- _Image and design file data_
******
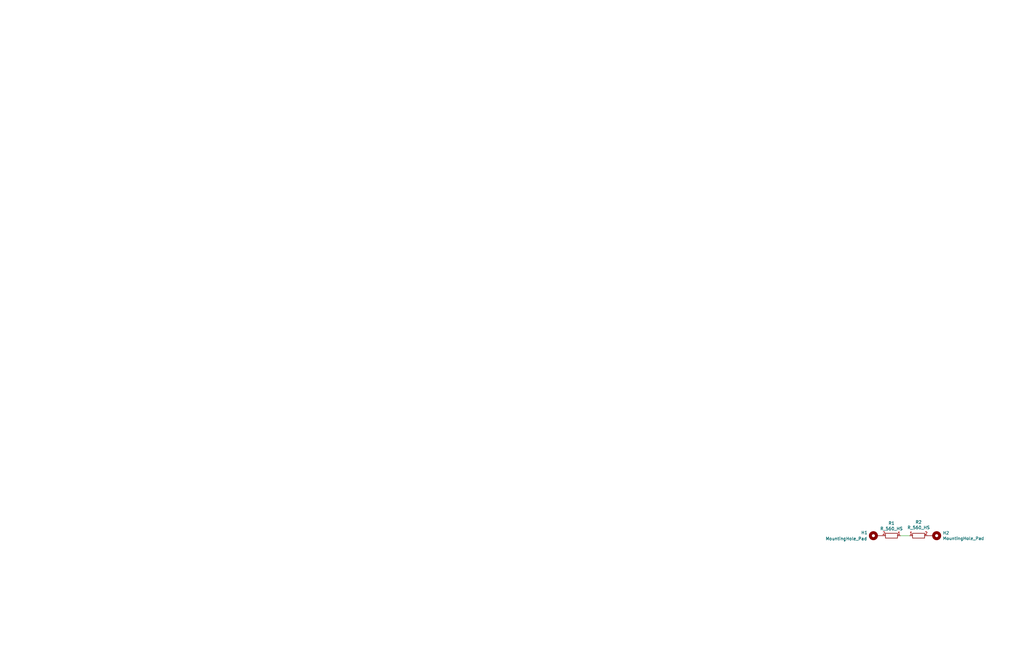
<source format=kicad_sch>
(kicad_sch (version 20211123) (generator eeschema)

  (uuid 00abee8f-7dc6-4cf2-9464-9fe112980342)

  (paper "B")

  (title_block
    (title "Precharge Resistor Mount")
    (date "2022-04-16")
    (rev "1")
    (company "Olin Electric Motorsports")
    (comment 1 "Elvis Wolcott")
  )

  


  (wire (pts (xy 379.73 226.06) (xy 383.54 226.06))
    (stroke (width 0) (type default) (color 0 0 0 0))
    (uuid b7af0c9b-ed15-4cae-a407-a6b88cdaebc0)
  )

  (symbol (lib_id "Mechanical:MountingHole_Pad") (at 369.57 226.06 90) (unit 1)
    (in_bom yes) (on_board yes)
    (uuid 00000000-0000-0000-0000-0000625baf56)
    (property "Reference" "H1" (id 0) (at 364.49 224.79 90))
    (property "Value" "" (id 1) (at 356.87 227.33 90))
    (property "Footprint" "" (id 2) (at 369.57 226.06 0)
      (effects (font (size 1.27 1.27)) hide)
    )
    (property "Datasheet" "~" (id 3) (at 369.57 226.06 0)
      (effects (font (size 1.27 1.27)) hide)
    )
    (pin "1" (uuid 73c8c0f2-09b5-45ec-9301-cf07fdcb9461))
  )

  (symbol (lib_id "Mechanical:MountingHole_Pad") (at 393.7 226.06 270) (unit 1)
    (in_bom yes) (on_board yes)
    (uuid 00000000-0000-0000-0000-0000625bb197)
    (property "Reference" "H2" (id 0) (at 397.51 224.8916 90)
      (effects (font (size 1.27 1.27)) (justify left))
    )
    (property "Value" "" (id 1) (at 397.51 227.203 90)
      (effects (font (size 1.27 1.27)) (justify left))
    )
    (property "Footprint" "" (id 2) (at 393.7 226.06 0)
      (effects (font (size 1.27 1.27)) hide)
    )
    (property "Datasheet" "~" (id 3) (at 393.7 226.06 0)
      (effects (font (size 1.27 1.27)) hide)
    )
    (pin "1" (uuid 23b58a7e-68ba-4007-83e2-2923310d9301))
  )

  (symbol (lib_id "formula:R_560_HS") (at 375.92 226.06 270) (unit 1)
    (in_bom yes) (on_board yes)
    (uuid 00000000-0000-0000-0000-0000625bb85d)
    (property "Reference" "R1" (id 0) (at 375.92 220.8022 90))
    (property "Value" "" (id 1) (at 375.92 223.1136 90))
    (property "Footprint" "" (id 2) (at 375.92 224.282 0)
      (effects (font (size 1.27 1.27)) hide)
    )
    (property "Datasheet" "http://www.ohmite.com/assets/docs/acl_ap101.pdf?r=false" (id 3) (at 375.92 228.092 0)
      (effects (font (size 1.27 1.27)) hide)
    )
    (property "MFN" "DK" (id 4) (at 375.92 226.06 0)
      (effects (font (size 1.524 1.524)) hide)
    )
    (property "MPN" "AP101 560R J" (id 5) (at 375.92 226.06 0)
      (effects (font (size 1.524 1.524)) hide)
    )
    (property "PurchasingLink" "https://www.digikey.com/en/products/detail/ohmite/AP101-560R-J/5878514" (id 6) (at 386.08 238.252 0)
      (effects (font (size 1.524 1.524)) hide)
    )
    (pin "1" (uuid 79bbc545-e1f5-4aac-9d80-c75faa41473c))
    (pin "2" (uuid f390d444-b2b5-4564-96f9-855aa173858e))
  )

  (symbol (lib_id "formula:R_560_HS") (at 387.35 226.06 90) (unit 1)
    (in_bom yes) (on_board yes)
    (uuid 00000000-0000-0000-0000-0000625bc51e)
    (property "Reference" "R2" (id 0) (at 387.35 220.345 90))
    (property "Value" "" (id 1) (at 387.35 222.6564 90))
    (property "Footprint" "" (id 2) (at 387.35 227.838 0)
      (effects (font (size 1.27 1.27)) hide)
    )
    (property "Datasheet" "http://www.ohmite.com/assets/docs/acl_ap101.pdf?r=false" (id 3) (at 387.35 224.028 0)
      (effects (font (size 1.27 1.27)) hide)
    )
    (property "MFN" "DK" (id 4) (at 387.35 226.06 0)
      (effects (font (size 1.524 1.524)) hide)
    )
    (property "MPN" "AP101 560R J" (id 5) (at 387.35 226.06 0)
      (effects (font (size 1.524 1.524)) hide)
    )
    (property "PurchasingLink" "https://www.digikey.com/en/products/detail/ohmite/AP101-560R-J/5878514" (id 6) (at 377.19 213.868 0)
      (effects (font (size 1.524 1.524)) hide)
    )
    (pin "1" (uuid 23f6550c-6588-40cd-8015-c219ee05f462))
    (pin "2" (uuid 402fddfc-bbe1-4fb1-ad2a-f684388ba7ab))
  )

  (sheet_instances
    (path "/" (page "1"))
  )

  (symbol_instances
    (path "/00000000-0000-0000-0000-0000625baf56"
      (reference "H1") (unit 1) (value "MountingHole_Pad") (footprint "MountingHole:MountingHole_2.5mm_Pad")
    )
    (path "/00000000-0000-0000-0000-0000625bb197"
      (reference "H2") (unit 1) (value "MountingHole_Pad") (footprint "MountingHole:MountingHole_2.5mm_Pad")
    )
    (path "/00000000-0000-0000-0000-0000625bb85d"
      (reference "R1") (unit 1) (value "R_560_HS") (footprint "footprints:R_3k_HS_TO247")
    )
    (path "/00000000-0000-0000-0000-0000625bc51e"
      (reference "R2") (unit 1) (value "R_560_HS") (footprint "footprints:R_3k_HS_TO247")
    )
  )
)

</source>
******
Reproduce the data word for word; no pictures.

<source format=kicad_sch>
(kicad_sch (version 20211123) (generator eeschema)

  (uuid 00abee8f-7dc6-4cf2-9464-9fe112980342)

  (paper "B")

  (title_block
    (title "Precharge Resistor Mount")
    (date "2022-04-16")
    (rev "1")
    (company "Olin Electric Motorsports")
    (comment 1 "Elvis Wolcott")
  )

  


  (wire (pts (xy 379.73 226.06) (xy 383.54 226.06))
    (stroke (width 0) (type default) (color 0 0 0 0))
    (uuid b7af0c9b-ed15-4cae-a407-a6b88cdaebc0)
  )

  (symbol (lib_id "Mechanical:MountingHole_Pad") (at 369.57 226.06 90) (unit 1)
    (in_bom yes) (on_board yes)
    (uuid 00000000-0000-0000-0000-0000625baf56)
    (property "Reference" "H1" (id 0) (at 364.49 224.79 90))
    (property "Value" "" (id 1) (at 356.87 227.33 90))
    (property "Footprint" "" (id 2) (at 369.57 226.06 0)
      (effects (font (size 1.27 1.27)) hide)
    )
    (property "Datasheet" "~" (id 3) (at 369.57 226.06 0)
      (effects (font (size 1.27 1.27)) hide)
    )
    (pin "1" (uuid 73c8c0f2-09b5-45ec-9301-cf07fdcb9461))
  )

  (symbol (lib_id "Mechanical:MountingHole_Pad") (at 393.7 226.06 270) (unit 1)
    (in_bom yes) (on_board yes)
    (uuid 00000000-0000-0000-0000-0000625bb197)
    (property "Reference" "H2" (id 0) (at 397.51 224.8916 90)
      (effects (font (size 1.27 1.27)) (justify left))
    )
    (property "Value" "" (id 1) (at 397.51 227.203 90)
      (effects (font (size 1.27 1.27)) (justify left))
    )
    (property "Footprint" "" (id 2) (at 393.7 226.06 0)
      (effects (font (size 1.27 1.27)) hide)
    )
    (property "Datasheet" "~" (id 3) (at 393.7 226.06 0)
      (effects (font (size 1.27 1.27)) hide)
    )
    (pin "1" (uuid 23b58a7e-68ba-4007-83e2-2923310d9301))
  )

  (symbol (lib_id "formula:R_560_HS") (at 375.92 226.06 270) (unit 1)
    (in_bom yes) (on_board yes)
    (uuid 00000000-0000-0000-0000-0000625bb85d)
    (property "Reference" "R1" (id 0) (at 375.92 220.8022 90))
    (property "Value" "" (id 1) (at 375.92 223.1136 90))
    (property "Footprint" "" (id 2) (at 375.92 224.282 0)
      (effects (font (size 1.27 1.27)) hide)
    )
    (property "Datasheet" "http://www.ohmite.com/assets/docs/acl_ap101.pdf?r=false" (id 3) (at 375.92 228.092 0)
      (effects (font (size 1.27 1.27)) hide)
    )
    (property "MFN" "DK" (id 4) (at 375.92 226.06 0)
      (effects (font (size 1.524 1.524)) hide)
    )
    (property "MPN" "AP101 560R J" (id 5) (at 375.92 226.06 0)
      (effects (font (size 1.524 1.524)) hide)
    )
    (property "PurchasingLink" "https://www.digikey.com/en/products/detail/ohmite/AP101-560R-J/5878514" (id 6) (at 386.08 238.252 0)
      (effects (font (size 1.524 1.524)) hide)
    )
    (pin "1" (uuid 79bbc545-e1f5-4aac-9d80-c75faa41473c))
    (pin "2" (uuid f390d444-b2b5-4564-96f9-855aa173858e))
  )

  (symbol (lib_id "formula:R_560_HS") (at 387.35 226.06 90) (unit 1)
    (in_bom yes) (on_board yes)
    (uuid 00000000-0000-0000-0000-0000625bc51e)
    (property "Reference" "R2" (id 0) (at 387.35 220.345 90))
    (property "Value" "" (id 1) (at 387.35 222.6564 90))
    (property "Footprint" "" (id 2) (at 387.35 227.838 0)
      (effects (font (size 1.27 1.27)) hide)
    )
    (property "Datasheet" "http://www.ohmite.com/assets/docs/acl_ap101.pdf?r=false" (id 3) (at 387.35 224.028 0)
      (effects (font (size 1.27 1.27)) hide)
    )
    (property "MFN" "DK" (id 4) (at 387.35 226.06 0)
      (effects (font (size 1.524 1.524)) hide)
    )
    (property "MPN" "AP101 560R J" (id 5) (at 387.35 226.06 0)
      (effects (font (size 1.524 1.524)) hide)
    )
    (property "PurchasingLink" "https://www.digikey.com/en/products/detail/ohmite/AP101-560R-J/5878514" (id 6) (at 377.19 213.868 0)
      (effects (font (size 1.524 1.524)) hide)
    )
    (pin "1" (uuid 23f6550c-6588-40cd-8015-c219ee05f462))
    (pin "2" (uuid 402fddfc-bbe1-4fb1-ad2a-f684388ba7ab))
  )

  (sheet_instances
    (path "/" (page "1"))
  )

  (symbol_instances
    (path "/00000000-0000-0000-0000-0000625baf56"
      (reference "H1") (unit 1) (value "MountingHole_Pad") (footprint "MountingHole:MountingHole_2.5mm_Pad")
    )
    (path "/00000000-0000-0000-0000-0000625bb197"
      (reference "H2") (unit 1) (value "MountingHole_Pad") (footprint "MountingHole:MountingHole_2.5mm_Pad")
    )
    (path "/00000000-0000-0000-0000-0000625bb85d"
      (reference "R1") (unit 1) (value "R_560_HS") (footprint "footprints:R_3k_HS_TO247")
    )
    (path "/00000000-0000-0000-0000-0000625bc51e"
      (reference "R2") (unit 1) (value "R_560_HS") (footprint "footprints:R_3k_HS_TO247")
    )
  )
)

</source>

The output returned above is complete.